Pose landmark coordinates:
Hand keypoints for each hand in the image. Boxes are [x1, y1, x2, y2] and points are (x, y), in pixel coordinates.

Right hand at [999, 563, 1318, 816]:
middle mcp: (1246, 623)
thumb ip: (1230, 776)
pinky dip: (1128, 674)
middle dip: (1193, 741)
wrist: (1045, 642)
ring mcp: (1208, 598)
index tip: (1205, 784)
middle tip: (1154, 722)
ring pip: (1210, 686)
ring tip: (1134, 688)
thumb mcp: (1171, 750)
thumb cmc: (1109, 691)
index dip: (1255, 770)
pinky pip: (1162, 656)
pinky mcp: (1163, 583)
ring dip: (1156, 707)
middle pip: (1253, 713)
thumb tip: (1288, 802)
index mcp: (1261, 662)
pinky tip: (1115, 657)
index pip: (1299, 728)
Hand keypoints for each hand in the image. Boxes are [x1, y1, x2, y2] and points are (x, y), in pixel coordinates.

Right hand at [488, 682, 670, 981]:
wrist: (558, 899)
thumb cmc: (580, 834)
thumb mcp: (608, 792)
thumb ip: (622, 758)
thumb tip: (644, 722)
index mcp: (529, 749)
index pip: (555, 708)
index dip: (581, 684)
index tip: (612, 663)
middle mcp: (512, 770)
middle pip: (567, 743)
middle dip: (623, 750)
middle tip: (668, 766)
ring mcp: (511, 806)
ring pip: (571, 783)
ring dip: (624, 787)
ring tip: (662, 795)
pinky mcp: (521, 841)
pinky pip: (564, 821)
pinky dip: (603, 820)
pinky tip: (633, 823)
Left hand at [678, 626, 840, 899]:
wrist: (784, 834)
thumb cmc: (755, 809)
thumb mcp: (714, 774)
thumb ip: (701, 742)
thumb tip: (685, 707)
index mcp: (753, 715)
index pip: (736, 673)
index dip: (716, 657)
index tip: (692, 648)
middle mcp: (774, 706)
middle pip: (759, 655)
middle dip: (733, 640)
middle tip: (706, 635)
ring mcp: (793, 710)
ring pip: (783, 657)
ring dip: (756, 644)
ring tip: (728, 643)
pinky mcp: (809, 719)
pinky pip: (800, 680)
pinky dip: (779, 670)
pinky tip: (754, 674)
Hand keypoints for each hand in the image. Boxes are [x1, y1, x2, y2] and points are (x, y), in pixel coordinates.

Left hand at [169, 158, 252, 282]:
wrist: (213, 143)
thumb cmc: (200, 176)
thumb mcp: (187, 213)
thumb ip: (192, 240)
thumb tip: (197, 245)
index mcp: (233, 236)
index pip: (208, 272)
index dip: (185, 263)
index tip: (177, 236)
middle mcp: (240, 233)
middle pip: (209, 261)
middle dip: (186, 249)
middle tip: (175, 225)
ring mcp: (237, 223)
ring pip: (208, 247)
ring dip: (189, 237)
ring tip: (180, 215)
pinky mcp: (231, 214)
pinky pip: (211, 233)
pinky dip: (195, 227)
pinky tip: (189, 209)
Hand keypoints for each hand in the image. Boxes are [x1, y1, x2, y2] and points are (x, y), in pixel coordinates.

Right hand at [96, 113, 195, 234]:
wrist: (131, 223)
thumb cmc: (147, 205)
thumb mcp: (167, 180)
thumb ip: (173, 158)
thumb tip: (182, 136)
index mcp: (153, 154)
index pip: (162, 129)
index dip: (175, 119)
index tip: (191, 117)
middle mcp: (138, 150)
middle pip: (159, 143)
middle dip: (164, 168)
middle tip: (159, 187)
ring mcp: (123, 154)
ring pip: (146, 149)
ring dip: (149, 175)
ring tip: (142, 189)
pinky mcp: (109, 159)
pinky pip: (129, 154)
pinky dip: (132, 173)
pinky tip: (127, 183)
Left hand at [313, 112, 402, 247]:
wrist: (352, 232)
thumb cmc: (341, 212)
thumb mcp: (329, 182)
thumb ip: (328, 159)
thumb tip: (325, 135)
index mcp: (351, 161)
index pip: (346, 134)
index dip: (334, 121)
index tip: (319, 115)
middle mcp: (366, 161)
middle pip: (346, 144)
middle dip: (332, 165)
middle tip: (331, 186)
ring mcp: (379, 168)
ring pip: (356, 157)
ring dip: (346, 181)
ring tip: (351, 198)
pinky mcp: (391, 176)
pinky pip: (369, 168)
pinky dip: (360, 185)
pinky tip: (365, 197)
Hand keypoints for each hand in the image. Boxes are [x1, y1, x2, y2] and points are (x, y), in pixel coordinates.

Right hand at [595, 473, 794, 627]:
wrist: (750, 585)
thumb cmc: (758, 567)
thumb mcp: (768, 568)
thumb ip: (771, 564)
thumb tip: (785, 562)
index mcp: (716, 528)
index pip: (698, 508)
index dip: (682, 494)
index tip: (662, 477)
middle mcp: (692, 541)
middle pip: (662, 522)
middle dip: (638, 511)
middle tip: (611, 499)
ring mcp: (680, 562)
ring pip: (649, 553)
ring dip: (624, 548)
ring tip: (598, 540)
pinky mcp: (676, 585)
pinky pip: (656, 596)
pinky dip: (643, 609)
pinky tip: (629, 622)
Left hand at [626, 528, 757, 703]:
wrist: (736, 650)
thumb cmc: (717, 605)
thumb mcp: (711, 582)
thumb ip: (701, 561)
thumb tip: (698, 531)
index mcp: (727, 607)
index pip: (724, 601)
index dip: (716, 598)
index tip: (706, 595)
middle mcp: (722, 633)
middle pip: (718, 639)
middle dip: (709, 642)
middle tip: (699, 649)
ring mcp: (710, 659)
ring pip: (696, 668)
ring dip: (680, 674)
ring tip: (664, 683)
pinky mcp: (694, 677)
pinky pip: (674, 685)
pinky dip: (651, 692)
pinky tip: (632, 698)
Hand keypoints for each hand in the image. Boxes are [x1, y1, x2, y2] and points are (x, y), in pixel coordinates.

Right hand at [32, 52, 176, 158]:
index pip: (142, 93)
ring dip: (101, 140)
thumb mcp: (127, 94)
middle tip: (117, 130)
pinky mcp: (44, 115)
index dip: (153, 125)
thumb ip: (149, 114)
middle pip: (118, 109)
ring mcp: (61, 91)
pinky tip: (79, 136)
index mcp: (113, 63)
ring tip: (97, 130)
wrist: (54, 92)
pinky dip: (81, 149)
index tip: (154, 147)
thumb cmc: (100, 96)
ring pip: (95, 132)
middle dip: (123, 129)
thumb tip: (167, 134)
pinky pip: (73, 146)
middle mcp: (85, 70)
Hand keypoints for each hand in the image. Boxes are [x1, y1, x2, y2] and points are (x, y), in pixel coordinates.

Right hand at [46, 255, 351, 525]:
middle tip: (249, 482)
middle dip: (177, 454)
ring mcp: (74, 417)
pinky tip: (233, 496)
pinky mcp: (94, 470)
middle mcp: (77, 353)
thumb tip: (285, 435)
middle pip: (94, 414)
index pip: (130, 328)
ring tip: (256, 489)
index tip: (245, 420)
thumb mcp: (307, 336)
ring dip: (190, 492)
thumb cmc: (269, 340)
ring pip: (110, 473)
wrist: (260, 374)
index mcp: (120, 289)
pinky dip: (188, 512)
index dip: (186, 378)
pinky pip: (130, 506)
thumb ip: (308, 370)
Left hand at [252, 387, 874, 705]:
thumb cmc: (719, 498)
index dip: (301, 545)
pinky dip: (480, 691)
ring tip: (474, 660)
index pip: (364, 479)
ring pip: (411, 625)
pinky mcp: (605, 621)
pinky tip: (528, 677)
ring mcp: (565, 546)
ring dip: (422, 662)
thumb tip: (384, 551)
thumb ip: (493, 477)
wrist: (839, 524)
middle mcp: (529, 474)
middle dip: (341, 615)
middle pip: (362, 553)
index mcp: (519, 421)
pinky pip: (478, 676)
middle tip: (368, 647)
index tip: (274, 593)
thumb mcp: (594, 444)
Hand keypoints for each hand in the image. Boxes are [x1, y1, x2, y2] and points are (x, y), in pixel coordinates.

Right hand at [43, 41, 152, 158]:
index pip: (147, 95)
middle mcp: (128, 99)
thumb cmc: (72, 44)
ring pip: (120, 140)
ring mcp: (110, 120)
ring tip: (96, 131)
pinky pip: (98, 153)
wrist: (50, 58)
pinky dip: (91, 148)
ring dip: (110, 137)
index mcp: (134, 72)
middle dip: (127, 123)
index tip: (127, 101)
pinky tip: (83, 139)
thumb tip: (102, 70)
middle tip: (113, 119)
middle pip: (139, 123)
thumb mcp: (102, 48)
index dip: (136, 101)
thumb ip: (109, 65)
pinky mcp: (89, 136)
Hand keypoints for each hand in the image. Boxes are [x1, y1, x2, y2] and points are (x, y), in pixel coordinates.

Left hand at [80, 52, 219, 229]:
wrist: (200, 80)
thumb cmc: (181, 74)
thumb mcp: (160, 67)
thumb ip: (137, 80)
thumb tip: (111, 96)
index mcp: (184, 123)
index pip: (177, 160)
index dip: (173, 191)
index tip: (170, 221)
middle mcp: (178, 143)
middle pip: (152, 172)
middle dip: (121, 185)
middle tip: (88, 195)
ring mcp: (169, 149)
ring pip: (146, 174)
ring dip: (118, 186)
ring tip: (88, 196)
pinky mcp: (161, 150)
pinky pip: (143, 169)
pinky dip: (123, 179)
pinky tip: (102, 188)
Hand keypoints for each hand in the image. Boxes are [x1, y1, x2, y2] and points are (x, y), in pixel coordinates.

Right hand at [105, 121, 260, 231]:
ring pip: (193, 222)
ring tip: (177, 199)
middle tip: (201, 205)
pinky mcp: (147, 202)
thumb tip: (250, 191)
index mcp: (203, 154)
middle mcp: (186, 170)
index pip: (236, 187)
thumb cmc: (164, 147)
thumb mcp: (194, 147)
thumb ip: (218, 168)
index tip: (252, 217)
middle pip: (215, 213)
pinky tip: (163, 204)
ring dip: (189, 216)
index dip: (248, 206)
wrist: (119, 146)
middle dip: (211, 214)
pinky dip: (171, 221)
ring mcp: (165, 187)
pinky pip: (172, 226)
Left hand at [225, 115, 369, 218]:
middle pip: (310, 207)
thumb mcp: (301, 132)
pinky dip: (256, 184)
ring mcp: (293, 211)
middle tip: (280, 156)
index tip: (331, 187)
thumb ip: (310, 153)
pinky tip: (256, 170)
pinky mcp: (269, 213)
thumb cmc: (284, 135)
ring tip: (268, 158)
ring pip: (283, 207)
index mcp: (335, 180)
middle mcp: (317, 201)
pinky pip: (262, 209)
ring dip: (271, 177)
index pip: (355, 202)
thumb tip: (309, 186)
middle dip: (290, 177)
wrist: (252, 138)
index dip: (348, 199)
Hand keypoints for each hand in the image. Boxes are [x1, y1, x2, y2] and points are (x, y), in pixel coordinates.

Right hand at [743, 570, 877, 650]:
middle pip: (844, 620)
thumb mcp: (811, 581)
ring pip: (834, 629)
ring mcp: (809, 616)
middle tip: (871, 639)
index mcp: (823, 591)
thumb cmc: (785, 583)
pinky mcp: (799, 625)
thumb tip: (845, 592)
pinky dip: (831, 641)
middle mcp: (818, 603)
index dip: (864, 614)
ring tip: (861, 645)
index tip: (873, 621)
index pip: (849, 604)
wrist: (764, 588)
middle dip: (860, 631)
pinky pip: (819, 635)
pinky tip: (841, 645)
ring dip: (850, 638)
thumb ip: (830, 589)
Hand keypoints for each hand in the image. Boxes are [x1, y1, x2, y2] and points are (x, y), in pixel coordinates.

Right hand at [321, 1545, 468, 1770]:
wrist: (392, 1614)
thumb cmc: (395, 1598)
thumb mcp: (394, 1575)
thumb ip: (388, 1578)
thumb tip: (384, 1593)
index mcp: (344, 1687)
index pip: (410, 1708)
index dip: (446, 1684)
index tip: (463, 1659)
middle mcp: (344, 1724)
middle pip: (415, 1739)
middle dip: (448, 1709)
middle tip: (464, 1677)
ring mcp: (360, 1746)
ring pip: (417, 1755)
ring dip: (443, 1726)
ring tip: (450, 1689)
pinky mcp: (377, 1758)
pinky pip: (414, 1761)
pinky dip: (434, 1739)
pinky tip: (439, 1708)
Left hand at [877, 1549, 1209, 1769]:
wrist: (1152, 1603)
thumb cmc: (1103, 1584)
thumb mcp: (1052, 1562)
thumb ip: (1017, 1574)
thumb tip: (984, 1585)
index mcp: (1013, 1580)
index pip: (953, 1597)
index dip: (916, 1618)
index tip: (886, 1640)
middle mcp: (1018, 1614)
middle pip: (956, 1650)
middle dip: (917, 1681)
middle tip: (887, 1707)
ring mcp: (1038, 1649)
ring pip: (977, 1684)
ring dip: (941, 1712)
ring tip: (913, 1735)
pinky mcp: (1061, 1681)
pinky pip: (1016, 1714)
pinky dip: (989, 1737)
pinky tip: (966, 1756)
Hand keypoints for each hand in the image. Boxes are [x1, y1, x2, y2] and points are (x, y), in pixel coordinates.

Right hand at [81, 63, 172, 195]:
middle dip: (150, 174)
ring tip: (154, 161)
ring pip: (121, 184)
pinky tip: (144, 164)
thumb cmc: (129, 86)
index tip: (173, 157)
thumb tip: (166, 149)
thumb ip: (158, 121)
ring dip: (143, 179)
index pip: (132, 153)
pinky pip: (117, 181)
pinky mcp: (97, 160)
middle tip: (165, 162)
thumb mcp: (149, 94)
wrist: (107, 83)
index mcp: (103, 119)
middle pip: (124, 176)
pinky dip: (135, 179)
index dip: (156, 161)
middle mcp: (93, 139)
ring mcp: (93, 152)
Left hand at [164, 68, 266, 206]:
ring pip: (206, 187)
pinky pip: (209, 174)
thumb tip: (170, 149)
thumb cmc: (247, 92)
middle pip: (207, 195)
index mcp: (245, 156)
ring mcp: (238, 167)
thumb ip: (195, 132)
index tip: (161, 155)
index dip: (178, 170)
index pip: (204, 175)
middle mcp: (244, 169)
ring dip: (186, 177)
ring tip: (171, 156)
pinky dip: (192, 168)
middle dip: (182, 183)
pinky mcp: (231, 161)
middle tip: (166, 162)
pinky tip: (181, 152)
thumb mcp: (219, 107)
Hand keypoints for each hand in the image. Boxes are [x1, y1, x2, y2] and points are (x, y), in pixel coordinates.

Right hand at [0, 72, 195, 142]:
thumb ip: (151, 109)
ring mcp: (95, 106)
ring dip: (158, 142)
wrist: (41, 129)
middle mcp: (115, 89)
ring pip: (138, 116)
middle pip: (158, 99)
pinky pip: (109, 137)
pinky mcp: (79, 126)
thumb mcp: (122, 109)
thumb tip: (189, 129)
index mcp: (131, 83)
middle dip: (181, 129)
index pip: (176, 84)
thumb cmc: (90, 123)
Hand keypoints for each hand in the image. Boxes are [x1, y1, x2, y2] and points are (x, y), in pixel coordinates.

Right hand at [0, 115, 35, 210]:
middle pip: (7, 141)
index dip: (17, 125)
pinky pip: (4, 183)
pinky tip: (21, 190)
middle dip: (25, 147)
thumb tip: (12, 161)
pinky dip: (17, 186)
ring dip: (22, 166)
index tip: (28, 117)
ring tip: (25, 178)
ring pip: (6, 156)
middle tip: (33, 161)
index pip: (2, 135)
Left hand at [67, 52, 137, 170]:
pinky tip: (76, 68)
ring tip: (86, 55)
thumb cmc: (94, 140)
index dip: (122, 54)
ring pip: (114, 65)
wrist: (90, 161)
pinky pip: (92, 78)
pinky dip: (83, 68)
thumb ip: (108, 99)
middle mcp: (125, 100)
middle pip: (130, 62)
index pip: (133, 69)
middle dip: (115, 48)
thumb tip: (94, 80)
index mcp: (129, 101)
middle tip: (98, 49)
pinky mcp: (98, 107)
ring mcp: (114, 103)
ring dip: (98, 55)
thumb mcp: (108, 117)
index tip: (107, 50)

### What the exercise asks
Every line above that holds "Left" should be copied out.

### Completed exercise
Left hand at [678, 626, 840, 899]:
Left hand at [169, 158, 252, 282]:
Left hand at [313, 112, 402, 247]:
Left hand at [626, 528, 757, 703]:
Left hand at [252, 387, 874, 705]:
Left hand at [80, 52, 219, 229]:
Left hand at [225, 115, 369, 218]:
Left hand at [877, 1549, 1209, 1769]:
Left hand at [164, 68, 266, 206]:
Left hand at [67, 52, 137, 170]:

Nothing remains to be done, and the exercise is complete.